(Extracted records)
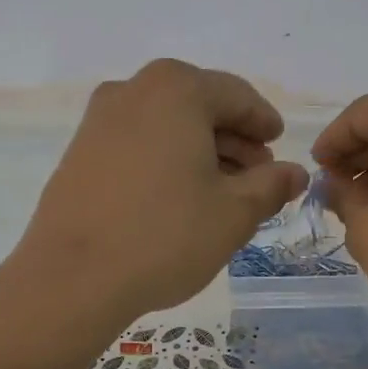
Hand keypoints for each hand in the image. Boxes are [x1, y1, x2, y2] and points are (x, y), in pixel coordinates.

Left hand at [15, 60, 308, 329]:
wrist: (73, 278)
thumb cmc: (165, 237)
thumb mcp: (234, 214)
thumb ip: (271, 186)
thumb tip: (295, 173)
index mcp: (176, 90)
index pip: (237, 96)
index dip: (263, 122)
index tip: (278, 144)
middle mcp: (133, 90)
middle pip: (198, 106)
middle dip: (232, 140)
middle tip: (256, 176)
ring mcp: (98, 121)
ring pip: (165, 126)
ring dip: (198, 152)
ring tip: (221, 192)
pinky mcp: (78, 153)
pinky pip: (136, 145)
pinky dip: (164, 161)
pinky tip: (176, 198)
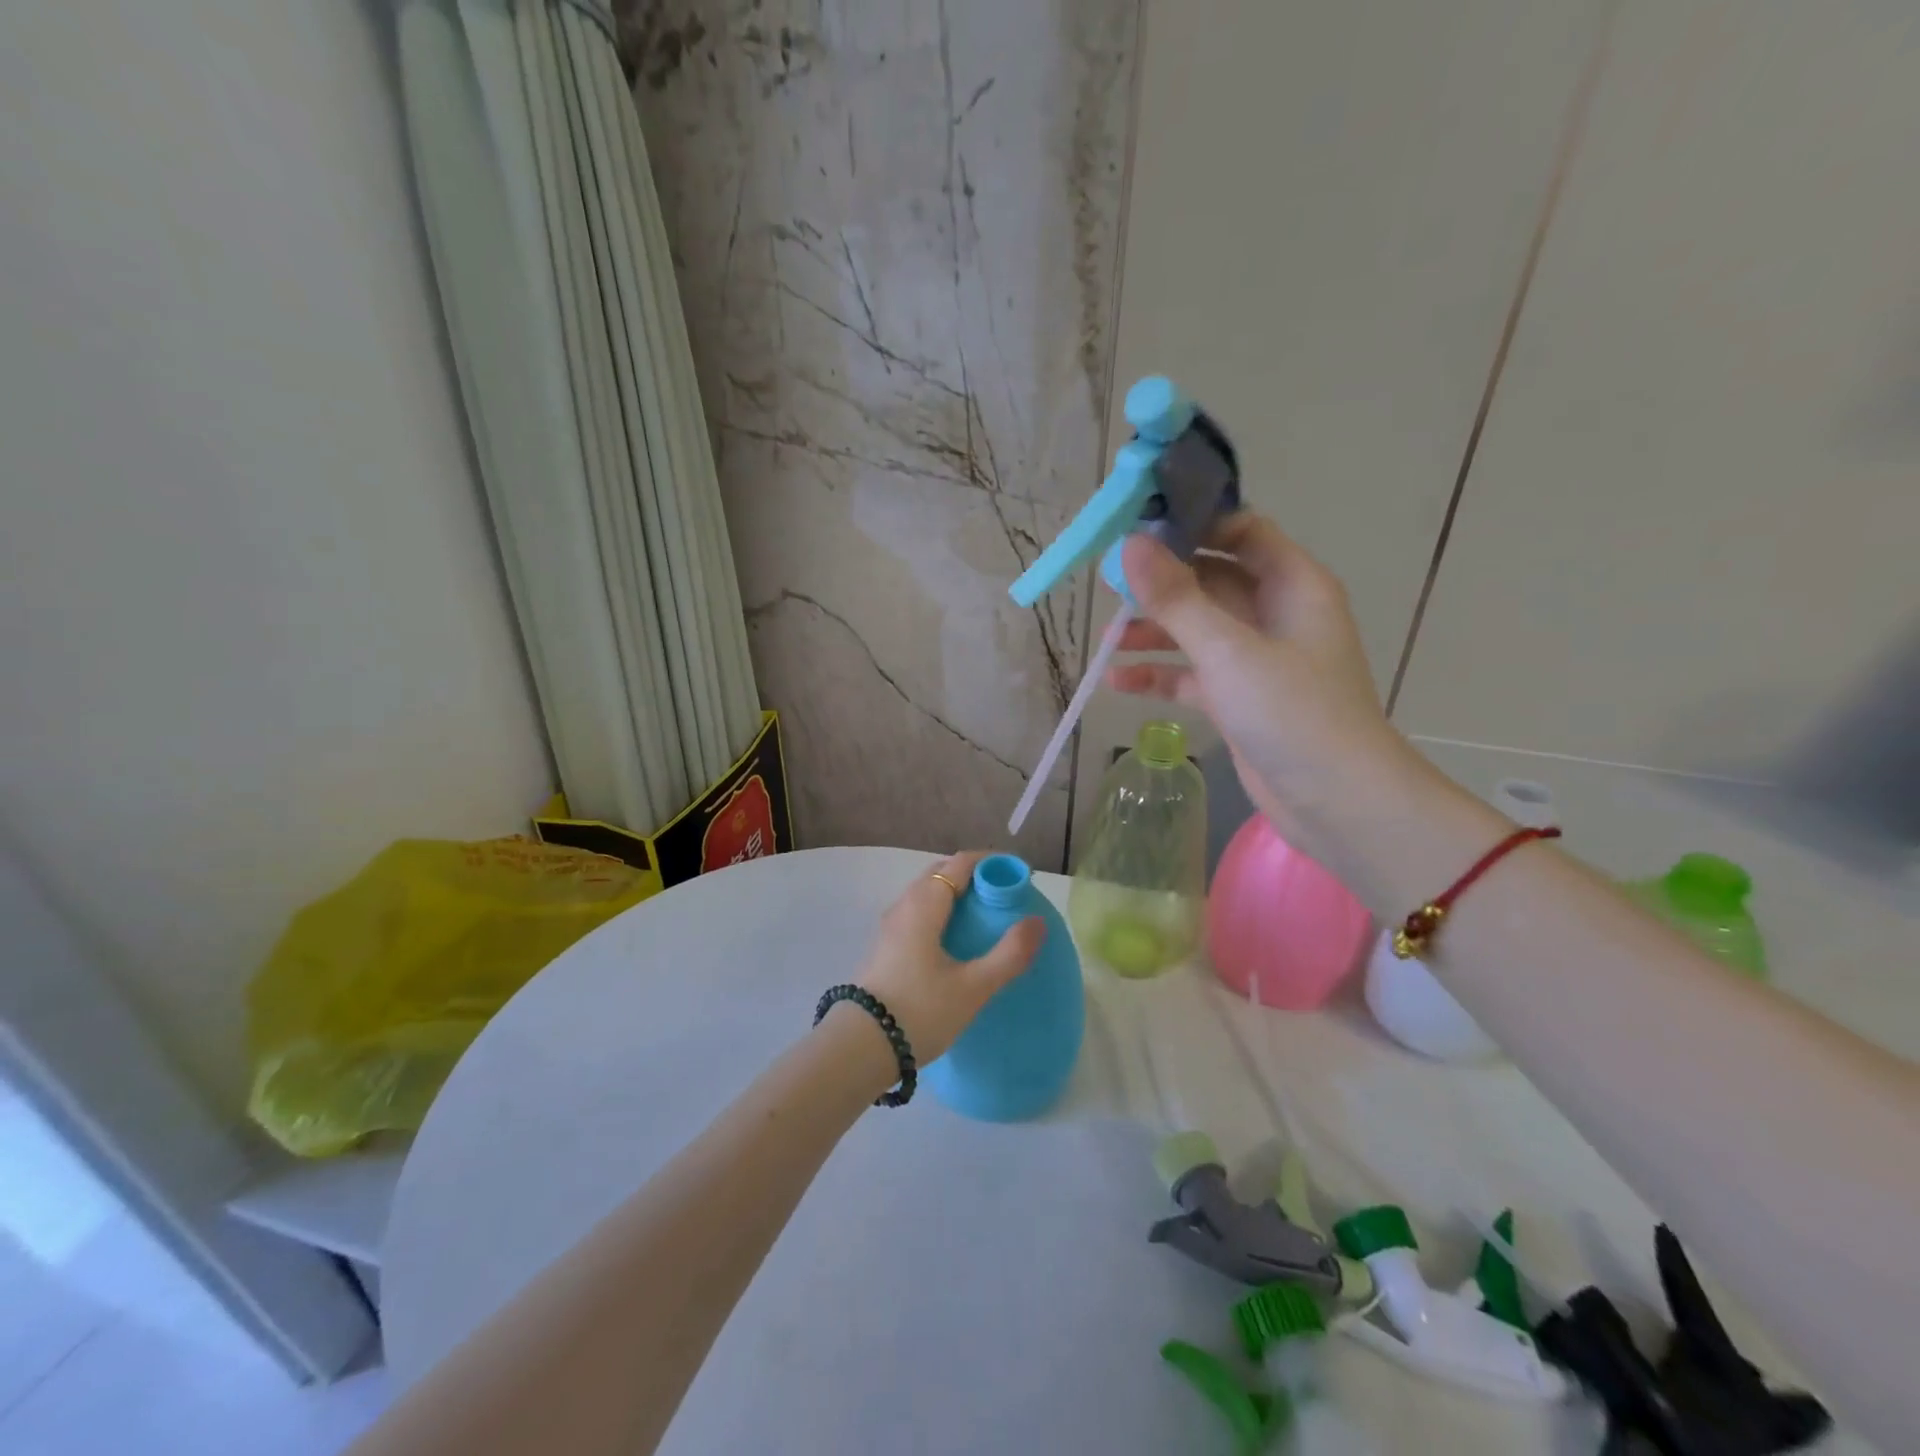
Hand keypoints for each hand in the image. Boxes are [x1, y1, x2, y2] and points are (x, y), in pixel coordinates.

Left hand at [854, 852, 1043, 1063]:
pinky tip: (955, 942)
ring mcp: (890, 926)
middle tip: (1004, 897)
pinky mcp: (885, 947)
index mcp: (924, 903)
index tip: (1018, 876)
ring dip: (956, 895)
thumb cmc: (920, 1010)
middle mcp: (904, 905)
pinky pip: (918, 913)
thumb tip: (1037, 922)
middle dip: (974, 876)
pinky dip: (941, 913)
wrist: (861, 1047)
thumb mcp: (973, 986)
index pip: (961, 863)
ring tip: (984, 919)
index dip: (992, 863)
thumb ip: (1009, 953)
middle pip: (941, 873)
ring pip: (927, 894)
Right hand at [1107, 514, 1413, 859]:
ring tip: (1107, 640)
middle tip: (1109, 586)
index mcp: (1291, 585)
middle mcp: (1275, 613)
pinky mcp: (1239, 698)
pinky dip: (1160, 675)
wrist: (1337, 802)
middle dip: (1161, 584)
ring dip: (1154, 632)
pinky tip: (1118, 681)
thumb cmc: (1292, 713)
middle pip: (1210, 580)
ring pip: (1197, 629)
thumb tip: (1131, 544)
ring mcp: (1256, 658)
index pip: (1241, 531)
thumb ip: (1177, 598)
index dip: (1193, 525)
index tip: (1139, 530)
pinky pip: (1192, 673)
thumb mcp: (1228, 650)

## Work to complete
Output only the lines running from the top of the data above to the line with "middle dip: (232, 140)", inclusive, word for word and without pictures.

## Answer to the problem
Hand keypoints for each hand in the image. Boxes are [x1, y1, x2, y2] and points are (x, y), in pixel coordinates.

Left hand at [15, 60, 308, 329]:
wrist: (73, 278)
thumb cmc: (165, 237)
thumb mcp: (234, 214)
thumb ip: (271, 186)
thumb tip: (295, 173)
index mcp: (176, 90)
index pip: (237, 96)
index dip: (263, 122)
index tip: (278, 144)
middle mcp: (133, 90)
middle pip: (198, 106)
middle dip: (232, 140)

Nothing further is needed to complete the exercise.